Parts of the exercise:
1. In the memory controller passage, what does host interface 129 connect to, and by what means?
2. Using the memory controller passage, explain what is gained by having each block zone managed independently.
3. Carry on the memory controller passage from its last sentence, keeping its technical style.

(Beginning of Text passage)

For example, one block comprises any number of pages, for example, 64 pages, 128 pages, 256 pages or another suitable number of pages. Blocks are typically grouped into a plurality of zones. Each block zone can be independently managed to some extent, which increases the degree of parallelism for parallel operations and simplifies management of storage medium 130.

In some implementations, memory controller 120 includes a management module 121, a host interface 129, a storage medium interface (I/O) 128, and additional module(s) 125. Memory controller 120 may include various additional features that have not been illustrated for the sake of brevity and so as not to obscure more pertinent features of the example implementations disclosed herein, and a different arrangement of features may be possible. Host interface 129 provides an interface to computer system 110 through data connections 101. Similarly, storage medium I/O 128 provides an interface to storage medium 130 though connections 103. In some implementations, storage medium I/O 128 includes read and write circuitry, including circuitry capable of providing reading signals to storage medium 130 (e.g., reading threshold voltages for NAND-type flash memory).

In some implementations, management module 121 includes one or more processing units (CPUs, also sometimes called processors) 122 configured to execute instructions in one or more programs (e.g., in management module 121). In some implementations, the one or more CPUs 122 are shared by one or more components within, and in some cases, beyond the function of memory controller 120. Management module 121 is coupled to host interface 129, additional module(s) 125 and storage medium I/O 128 in order to coordinate the operation of these components.

(End of Text passage)
(Beginning of Study material)

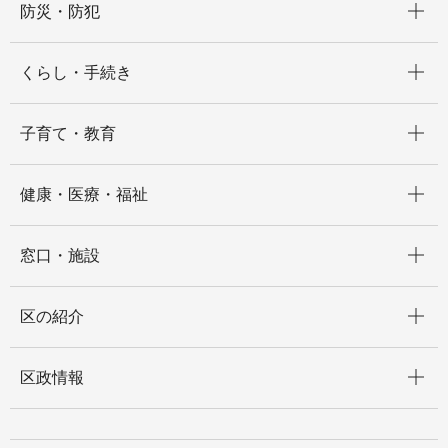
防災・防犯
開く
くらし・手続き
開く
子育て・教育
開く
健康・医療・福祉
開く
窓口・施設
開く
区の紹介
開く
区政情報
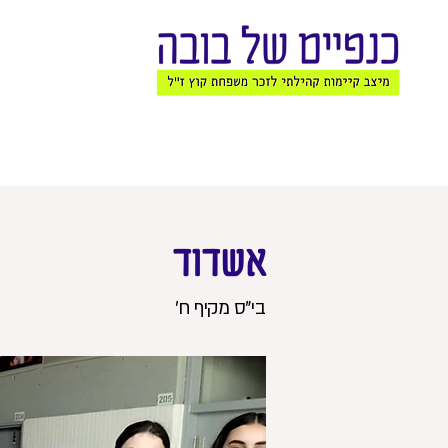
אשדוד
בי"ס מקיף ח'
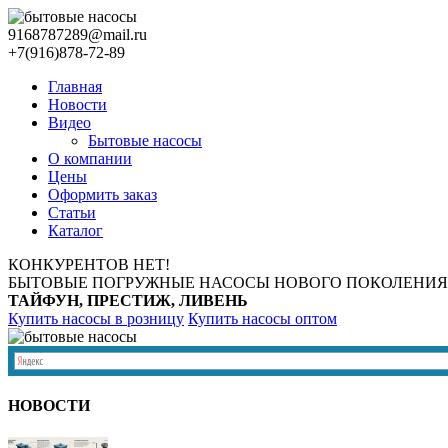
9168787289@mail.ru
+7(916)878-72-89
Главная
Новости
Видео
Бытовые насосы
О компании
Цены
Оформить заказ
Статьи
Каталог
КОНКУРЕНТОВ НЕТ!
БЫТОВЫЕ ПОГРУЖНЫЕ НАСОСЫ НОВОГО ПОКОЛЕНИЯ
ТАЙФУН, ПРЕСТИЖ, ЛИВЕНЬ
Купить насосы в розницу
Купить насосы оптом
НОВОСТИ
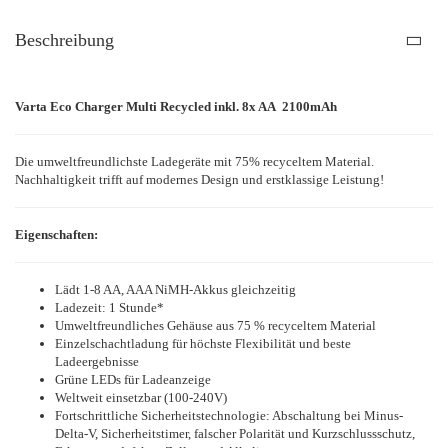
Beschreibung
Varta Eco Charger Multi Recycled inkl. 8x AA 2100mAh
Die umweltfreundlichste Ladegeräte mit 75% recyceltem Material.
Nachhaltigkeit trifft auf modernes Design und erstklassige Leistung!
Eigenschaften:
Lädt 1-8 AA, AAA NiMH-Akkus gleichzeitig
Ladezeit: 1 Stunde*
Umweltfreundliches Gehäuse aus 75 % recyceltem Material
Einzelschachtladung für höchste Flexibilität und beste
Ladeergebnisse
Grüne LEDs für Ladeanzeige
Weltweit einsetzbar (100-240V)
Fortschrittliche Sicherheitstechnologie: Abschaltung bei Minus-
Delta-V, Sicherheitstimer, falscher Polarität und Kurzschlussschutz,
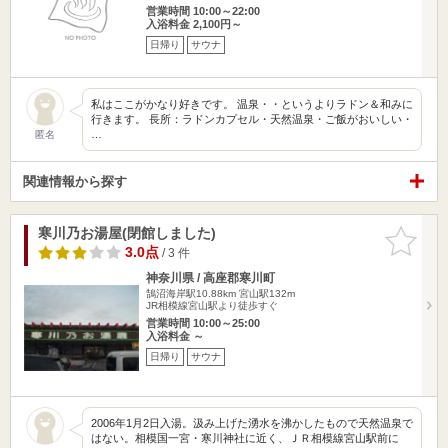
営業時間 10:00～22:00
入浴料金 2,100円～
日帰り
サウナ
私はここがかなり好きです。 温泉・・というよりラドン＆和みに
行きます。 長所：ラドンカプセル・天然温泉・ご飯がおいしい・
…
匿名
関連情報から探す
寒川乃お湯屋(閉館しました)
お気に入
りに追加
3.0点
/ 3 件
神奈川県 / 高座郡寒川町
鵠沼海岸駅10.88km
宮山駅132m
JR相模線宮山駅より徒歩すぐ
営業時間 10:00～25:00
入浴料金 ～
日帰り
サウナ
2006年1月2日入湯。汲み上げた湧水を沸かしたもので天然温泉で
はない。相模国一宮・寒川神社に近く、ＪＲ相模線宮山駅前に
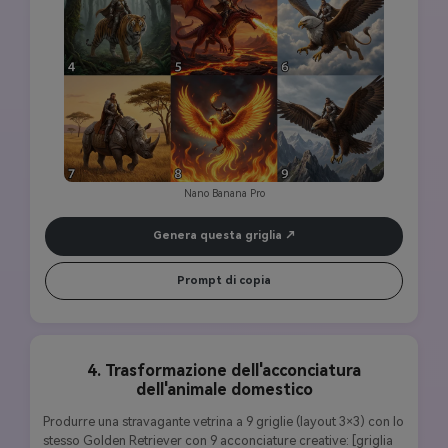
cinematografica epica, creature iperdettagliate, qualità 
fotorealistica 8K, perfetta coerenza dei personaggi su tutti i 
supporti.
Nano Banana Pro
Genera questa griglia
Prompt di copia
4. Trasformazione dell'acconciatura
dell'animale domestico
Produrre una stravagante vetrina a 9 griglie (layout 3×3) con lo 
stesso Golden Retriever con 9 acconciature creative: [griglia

(End of Study material)
(Beginning of Study material)

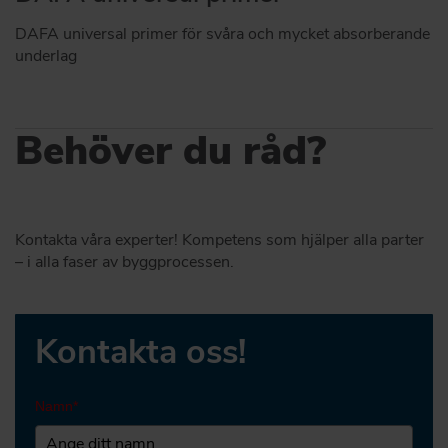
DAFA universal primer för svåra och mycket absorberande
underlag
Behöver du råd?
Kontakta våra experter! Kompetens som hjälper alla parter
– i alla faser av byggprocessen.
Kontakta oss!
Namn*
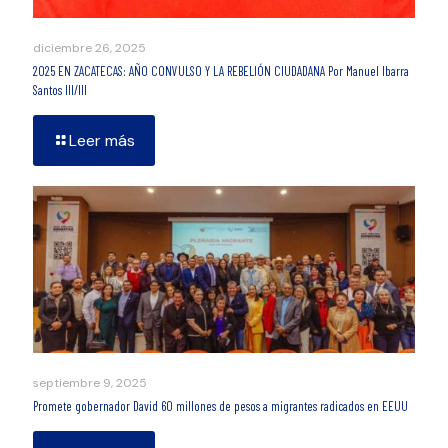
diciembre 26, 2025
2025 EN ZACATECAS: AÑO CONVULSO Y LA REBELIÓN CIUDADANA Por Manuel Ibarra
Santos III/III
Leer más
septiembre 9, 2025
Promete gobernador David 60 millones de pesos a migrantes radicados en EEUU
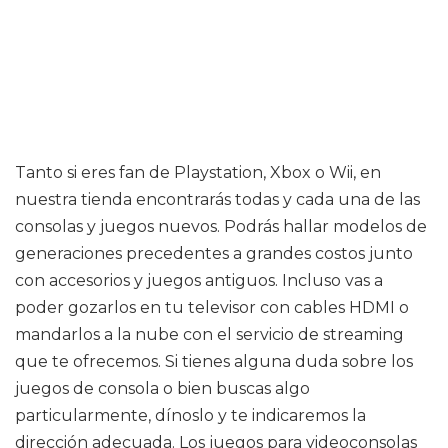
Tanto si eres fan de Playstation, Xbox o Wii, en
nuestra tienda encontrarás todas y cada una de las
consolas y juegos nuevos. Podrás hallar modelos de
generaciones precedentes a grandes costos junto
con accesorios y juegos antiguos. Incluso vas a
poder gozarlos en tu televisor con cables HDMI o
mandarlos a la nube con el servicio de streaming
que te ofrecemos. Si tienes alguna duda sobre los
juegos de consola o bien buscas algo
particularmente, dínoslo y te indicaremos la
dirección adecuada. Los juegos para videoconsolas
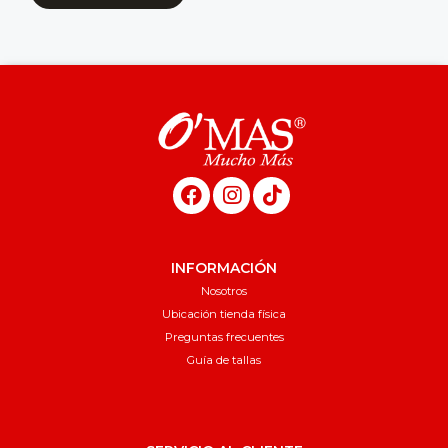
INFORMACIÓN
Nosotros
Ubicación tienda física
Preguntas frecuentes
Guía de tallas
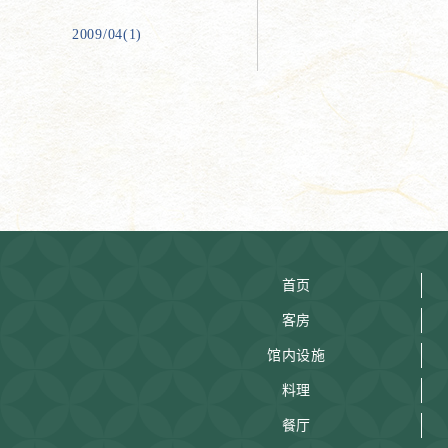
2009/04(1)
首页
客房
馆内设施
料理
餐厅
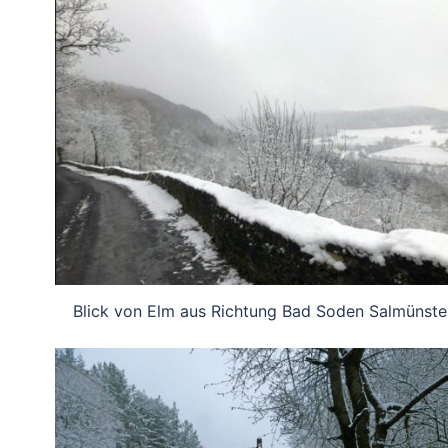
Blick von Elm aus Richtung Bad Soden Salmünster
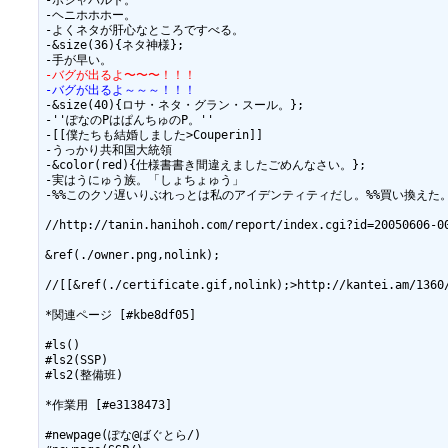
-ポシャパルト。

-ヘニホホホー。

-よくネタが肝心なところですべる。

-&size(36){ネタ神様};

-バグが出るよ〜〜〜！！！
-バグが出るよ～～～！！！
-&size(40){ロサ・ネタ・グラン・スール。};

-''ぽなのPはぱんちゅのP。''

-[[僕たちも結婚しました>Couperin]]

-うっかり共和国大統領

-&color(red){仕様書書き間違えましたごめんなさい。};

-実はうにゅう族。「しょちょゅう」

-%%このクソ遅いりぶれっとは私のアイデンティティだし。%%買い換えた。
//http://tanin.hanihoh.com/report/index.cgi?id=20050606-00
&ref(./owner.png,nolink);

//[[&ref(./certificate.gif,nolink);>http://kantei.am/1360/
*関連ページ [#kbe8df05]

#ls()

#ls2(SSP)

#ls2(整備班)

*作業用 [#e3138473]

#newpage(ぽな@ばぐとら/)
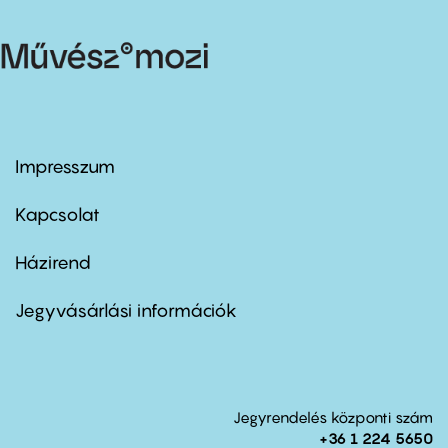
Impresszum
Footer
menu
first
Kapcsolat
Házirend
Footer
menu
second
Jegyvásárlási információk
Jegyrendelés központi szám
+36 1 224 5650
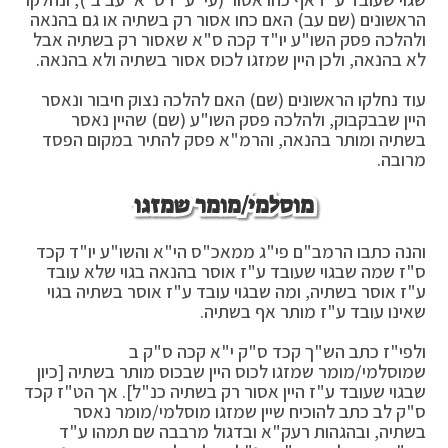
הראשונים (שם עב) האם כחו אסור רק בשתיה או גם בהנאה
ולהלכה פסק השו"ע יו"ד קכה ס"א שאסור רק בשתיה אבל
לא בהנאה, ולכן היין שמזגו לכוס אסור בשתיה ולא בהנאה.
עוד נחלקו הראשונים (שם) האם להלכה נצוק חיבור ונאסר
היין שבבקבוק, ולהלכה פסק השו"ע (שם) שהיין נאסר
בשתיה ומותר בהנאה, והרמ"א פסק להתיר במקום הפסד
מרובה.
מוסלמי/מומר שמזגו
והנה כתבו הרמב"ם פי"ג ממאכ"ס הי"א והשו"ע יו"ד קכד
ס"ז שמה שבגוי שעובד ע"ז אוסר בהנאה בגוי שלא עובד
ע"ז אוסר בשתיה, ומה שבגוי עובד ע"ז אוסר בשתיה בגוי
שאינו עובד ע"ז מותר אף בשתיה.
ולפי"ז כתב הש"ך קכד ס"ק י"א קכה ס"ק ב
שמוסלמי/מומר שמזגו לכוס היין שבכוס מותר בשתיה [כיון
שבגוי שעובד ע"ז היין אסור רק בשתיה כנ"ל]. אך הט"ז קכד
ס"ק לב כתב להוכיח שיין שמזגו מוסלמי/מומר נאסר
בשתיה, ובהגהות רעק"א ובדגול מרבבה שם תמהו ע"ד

(End of Study material)

Results of the tasks:
1. Host interface 129 provides an interface to computer system 110 through data connections 101.

2. Independent management of each block zone increases the degree of parallelism for parallel operations. It also simplifies management of storage medium 130.

3.
Additional module(s) 125 are coupled to storage medium I/O 128, host interface 129, and management module 121. As an example, additional module(s) 125 may include an error control module to limit the number of uncorrectable errors inadvertently introduced into data during writes to memory or reads from memory. In some embodiments, additional module(s) 125 are executed in software by the one or more CPUs 122 of management module 121, and, in other embodiments, additional module(s) 125 are implemented in whole or in part using special purpose circuitry (e.g., to perform encoding and decoding functions).

During an address-targeted write operation, host interface 129 receives data to be stored in storage medium 130 from computer system 110. The data held in host interface 129 is made available to an encoder (e.g., in additional module(s) 125), which encodes the data to produce one or more codewords. The one or more codewords are made available to storage medium I/O 128, which transfers the one or more codewords to storage medium 130 in a manner dependent on the type of storage medium being utilized.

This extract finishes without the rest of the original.